▶ _TEXTE SOURCE_

○ ○ ○ ○ ○

Cet épais volume, on ne peut pas le qualifier de « roman graphique », car il ne s'agit pas d'une histoire continue et suivie.
Michel Rabagliati expose des tranches de vie de Paul Rifiorati, son double de papier qui, comme lui, est dessinateur, il publie aux éditions de la Pastèque des albums dont le héros se nomme Paul.
Je ne sais pas trop pourquoi l'auteur a choisi ce titre, car Paul ne reste pas souvent à la maison ! On le voit en consultation chez divers médecins en raison d'un gros problème d'apnées du sommeil, ou parce qu'il doit se faire poser un implant dentaire, en visite chez sa mère, ou rencontrant des étudiants lors d'une conférence sur son métier, un vrai cauchemar dont il pense ne pas sortir vivant ! Ce qui m'a rappelé une jeune auteure que j'avais reçue dans ma classe quand j'étais prof et qui nous racontait son horrible expérience d'une école où, comme Paul, les enseignants l'avaient abandonnée seule dans la salle des fêtes remplie, alors qu'eux allaient boire un café !

○ ○ ○ ○ ○

▶ _MATÉRIEL FOURNI_
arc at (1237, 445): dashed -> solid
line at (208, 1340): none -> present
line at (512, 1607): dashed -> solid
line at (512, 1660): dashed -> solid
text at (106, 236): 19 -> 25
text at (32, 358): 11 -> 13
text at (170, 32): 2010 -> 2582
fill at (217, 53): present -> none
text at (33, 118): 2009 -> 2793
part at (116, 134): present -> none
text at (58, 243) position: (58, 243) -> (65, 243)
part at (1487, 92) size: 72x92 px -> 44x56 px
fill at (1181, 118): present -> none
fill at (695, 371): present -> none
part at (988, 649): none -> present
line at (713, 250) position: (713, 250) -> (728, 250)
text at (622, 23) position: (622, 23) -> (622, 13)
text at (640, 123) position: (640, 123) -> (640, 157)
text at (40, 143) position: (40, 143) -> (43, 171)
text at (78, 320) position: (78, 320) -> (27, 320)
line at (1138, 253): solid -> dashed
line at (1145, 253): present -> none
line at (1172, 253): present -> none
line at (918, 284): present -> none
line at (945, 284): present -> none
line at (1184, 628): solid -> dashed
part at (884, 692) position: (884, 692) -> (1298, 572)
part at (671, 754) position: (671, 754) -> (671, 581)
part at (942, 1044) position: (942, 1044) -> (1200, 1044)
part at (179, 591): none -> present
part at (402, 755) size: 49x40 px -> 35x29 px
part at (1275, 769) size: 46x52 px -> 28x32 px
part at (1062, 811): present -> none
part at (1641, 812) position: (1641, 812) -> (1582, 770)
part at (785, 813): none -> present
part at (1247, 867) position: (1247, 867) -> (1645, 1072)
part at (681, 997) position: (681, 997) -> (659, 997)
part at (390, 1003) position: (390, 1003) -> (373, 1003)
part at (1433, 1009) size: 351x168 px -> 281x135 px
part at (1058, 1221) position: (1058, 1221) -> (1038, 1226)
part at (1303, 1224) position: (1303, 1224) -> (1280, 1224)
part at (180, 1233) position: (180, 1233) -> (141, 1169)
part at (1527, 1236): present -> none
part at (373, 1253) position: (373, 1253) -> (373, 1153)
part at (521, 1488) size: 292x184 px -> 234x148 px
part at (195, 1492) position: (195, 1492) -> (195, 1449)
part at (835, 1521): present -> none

○ ○ ○ ○ ○

▶ _À FAIRE_
1. D'après le texte source, quel métier exerce Paul Rifiorati ?
2. Indiquez si chacune de ces affirmations s'accorde avec le texte source : (a) le volume forme une histoire continue et suivie ; (b) Paul reste souvent à la maison ; (c) on voit Paul en visite chez sa mère.
3. Recopiez le passage du texte source compris entre « Michel Rabagliati expose » et « se nomme Paul. », inclus.
Ce matériel n'a aucun lien avec le texte source.

▶ _RÉPONSES FINALES_
1. Il est dessinateur.

2.
(a) Non : « il ne s'agit pas d'une histoire continue et suivie ».
(b) Non : « Paul ne reste pas souvent à la maison ».
(c) Oui : « en visite chez sa mère ».

3.
Michel Rabagliati expose des tranches de vie de Paul Rifiorati, son double de papier qui, comme lui, est dessinateur, il publie aux éditions de la Pastèque des albums dont le héros se nomme Paul.